The conversion of Rome from republic to empire could not have been accomplished except by means of explicit legal decree buttressed by the doctrine of imperial sovereignty. Law, far from being a reflection of social reality, is a powerful means of accomplishing reality – that is, of fashioning it or making it.

  • The Soviet Union succeeded in making enormous changes in society by the use of law.
  • In Spain law was used to reform agrarian labor and employment relations.
  • China also managed to moderate through law its population growth and as a result devote more of its resources to economic development and modernization.

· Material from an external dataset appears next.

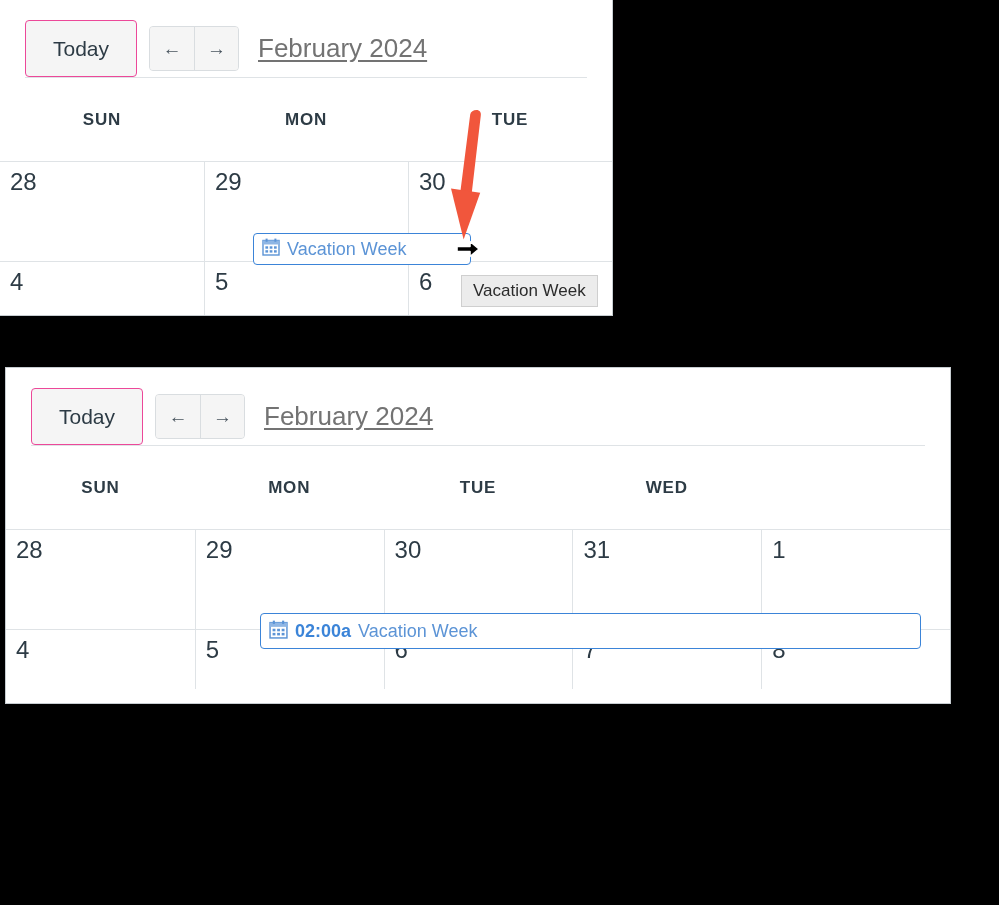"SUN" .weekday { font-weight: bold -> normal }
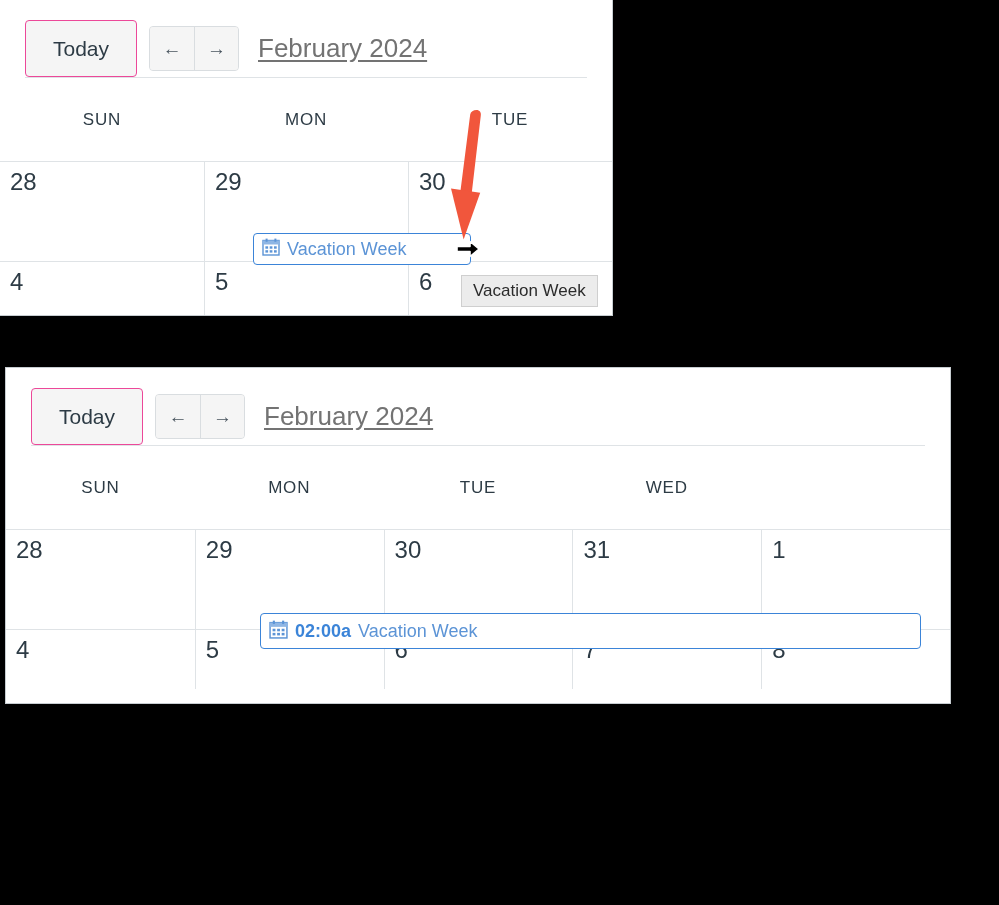"28" .day-cell { margin-top: none -> 43px }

The law, through legislative and administrative responses to new social conditions and ideas, as well as through judicial re-interpretations of constitutions, statutes or precedents, increasingly not only articulates but sets the course for major social change. Attempted social change, through law, is a basic trait of the modern world. Many authors consider law as a desirable necessary and highly efficient means of inducing change, preferable to other instruments of change. In present-day societies, the role of law in social change is of more than theoretical interest. In many areas of life such as education, race relations, housing, transportation, energy utilization, protection of the environment, and crime prevention, the law and litigation are important instruments of change. Law plays an important indirect role in social change by shaping various social institutions, which in turn have a direct impact on society. [eg. Mandatory school attendance upgraded the quality of the labor force, which in turn played a direct role in social change by contributing to an increased rate of industrialization. The law interacts in many cases directly with basic social institutions, constituting a direct relationship between law and social change]. Social change through litigation has always been an important feature in the US. Whether the change produced by such action is considered ‘constructive’ or ‘destructive,’ the fact remains that law can be a highly effective device for producing social change.